I was going to drop a link to his channel. Yes he does very well.


----------



## Meerkat (May 31, 2011)

tsrwivey said:


> We grew ours this year by putting several (6-8) layers of newspaper down, then the seed potato, then 6 inches of hay. We kept it moist & kept putting more hay on it as the hay condensed down. We had a decent harvest & it was easy. I got the idea off a video by the West ladies. Potatoes don't require much.


 Any special kind of of our hay? Most of the hay here is Bahia. Thanks Wivey I'll try this. I figure of I try it 3 ways maybe one will work, this one sounds good.:wave:


----------



## Meerkat (May 31, 2011)

:dunno:


JustCliff said:


> LOL.
> I was going to drop a link to his channel.
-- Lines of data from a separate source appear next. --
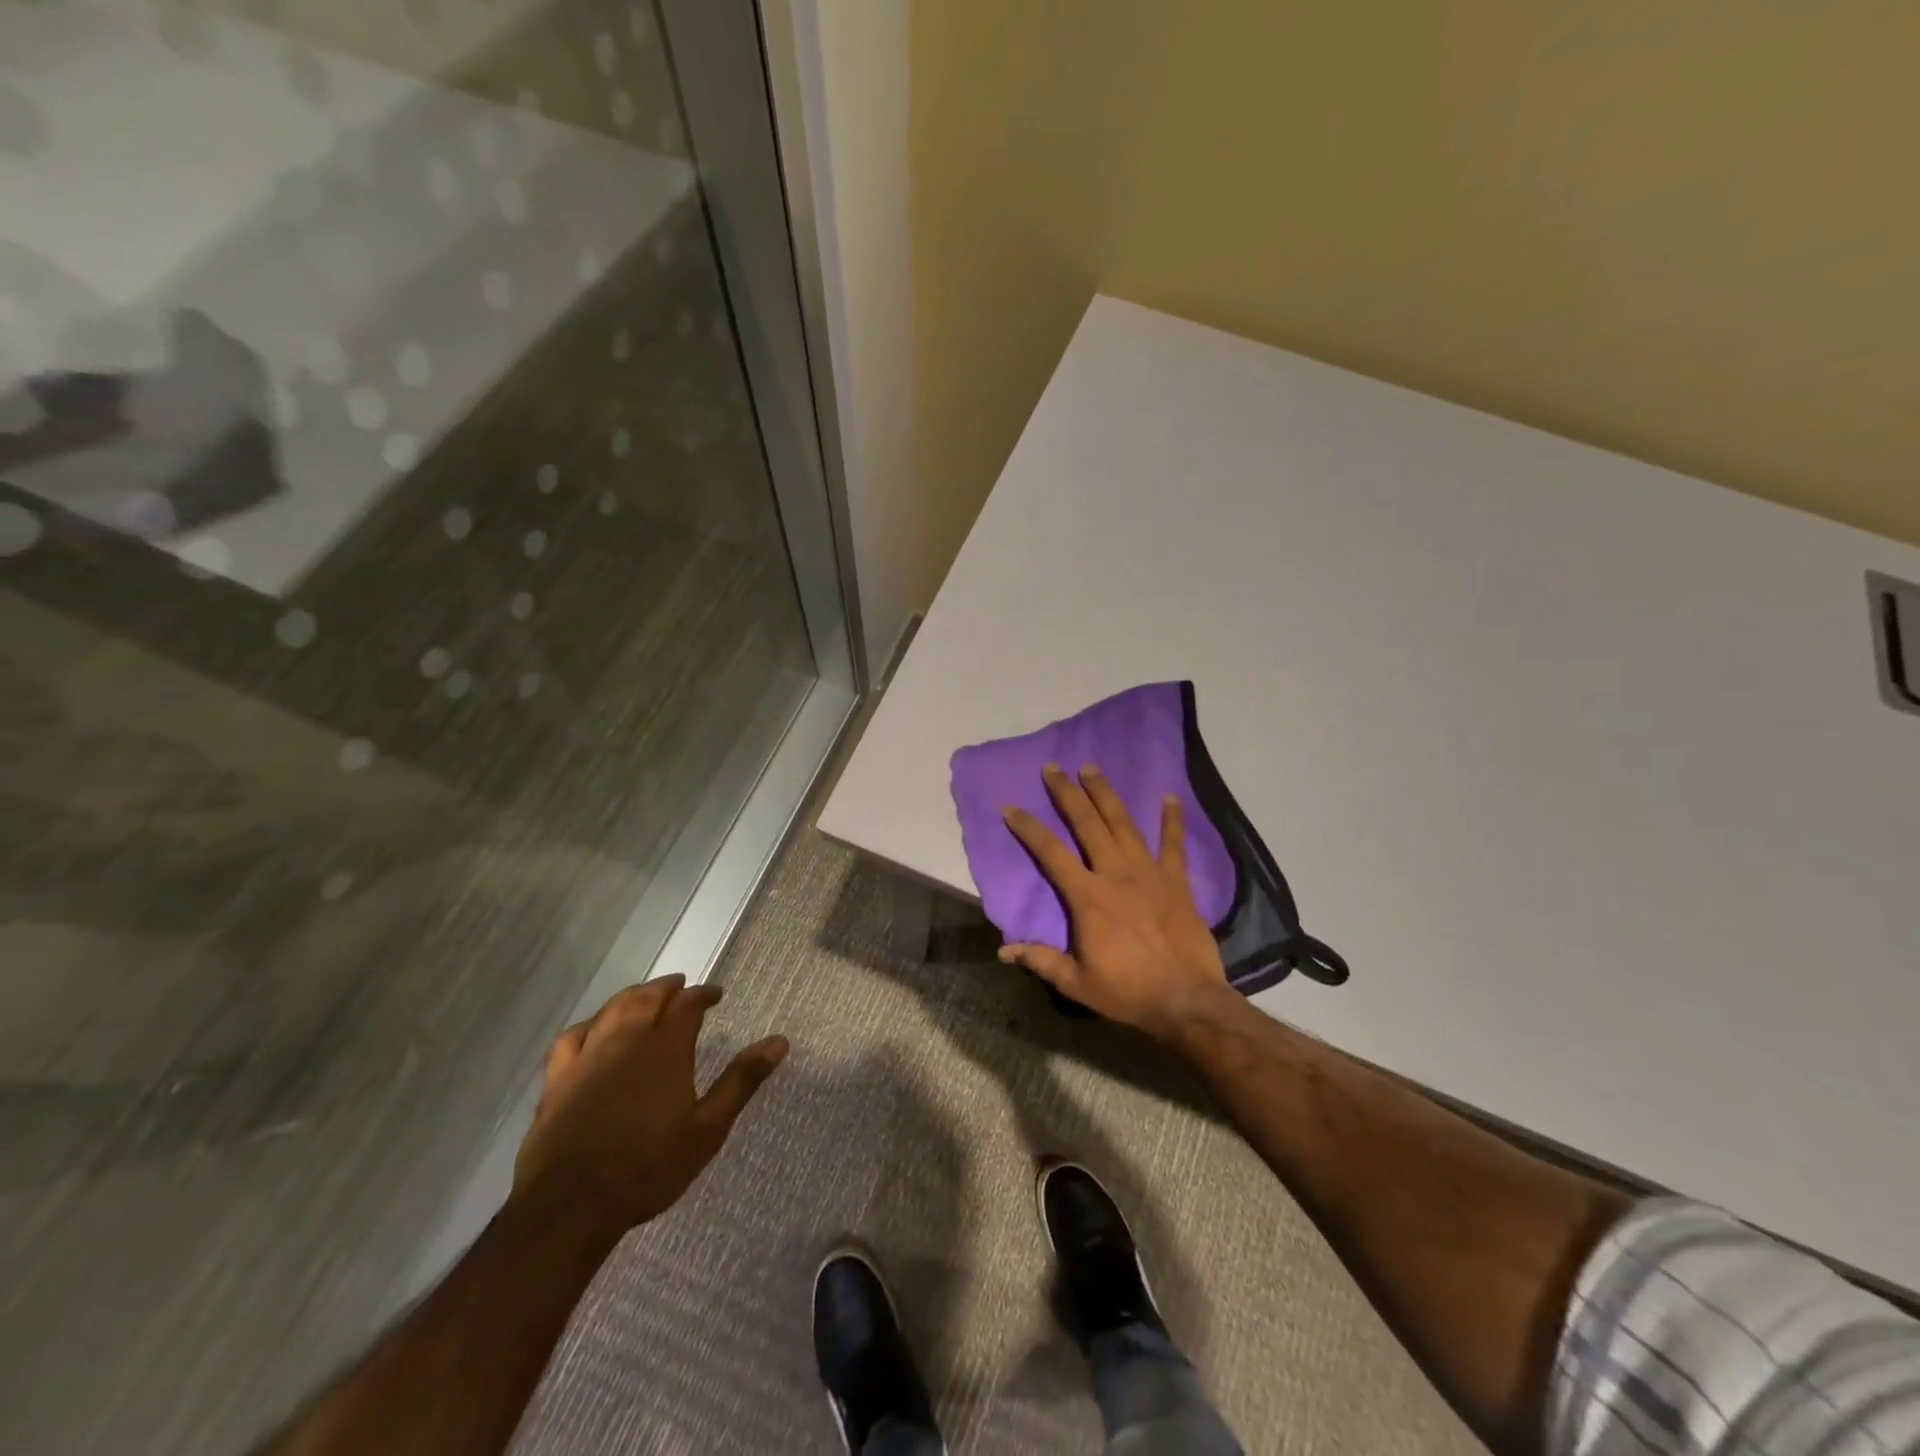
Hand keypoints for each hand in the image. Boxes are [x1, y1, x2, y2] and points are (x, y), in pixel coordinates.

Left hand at [511, 976, 787, 1228]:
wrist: (571, 1205)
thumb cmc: (649, 1167)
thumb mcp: (709, 1128)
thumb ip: (742, 1080)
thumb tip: (780, 1041)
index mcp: (666, 1047)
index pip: (688, 1004)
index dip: (703, 994)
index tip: (716, 994)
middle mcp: (627, 1039)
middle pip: (648, 997)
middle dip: (668, 988)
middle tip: (682, 986)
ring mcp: (588, 1056)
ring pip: (612, 1009)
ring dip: (632, 996)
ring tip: (645, 996)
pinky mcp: (558, 1078)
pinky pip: (573, 1036)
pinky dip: (589, 1024)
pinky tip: (593, 1028)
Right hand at [998, 763, 1233, 1040]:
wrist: (1187, 1001)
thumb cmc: (1128, 992)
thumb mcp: (1077, 983)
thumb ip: (1041, 960)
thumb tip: (1004, 950)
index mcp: (1088, 897)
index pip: (1051, 853)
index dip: (1029, 828)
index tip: (1011, 807)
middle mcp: (1116, 874)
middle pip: (1088, 824)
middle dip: (1067, 794)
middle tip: (1053, 768)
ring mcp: (1149, 874)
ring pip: (1124, 824)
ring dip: (1106, 794)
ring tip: (1092, 768)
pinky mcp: (1177, 882)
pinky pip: (1174, 844)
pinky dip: (1172, 820)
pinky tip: (1169, 796)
Yes he does very well.


  LOL, I know something happened when I first clicked on it too. :dunno: Then I clicked on it again and the potato guy came on.  :wave:


----------



## tsrwivey (Dec 31, 2010)

Meerkat said:


> Any special kind of of our hay? Most of the hay here is Bahia. Thanks Wivey I'll try this. I figure of I try it 3 ways maybe one will work, this one sounds good.:wave:


The free kind! . I get my hay for free or really cheap from people wanting to get rid of their fall decorations. I only use it for the chickens or the garden, neither of which are particular about it. Good luck!


----------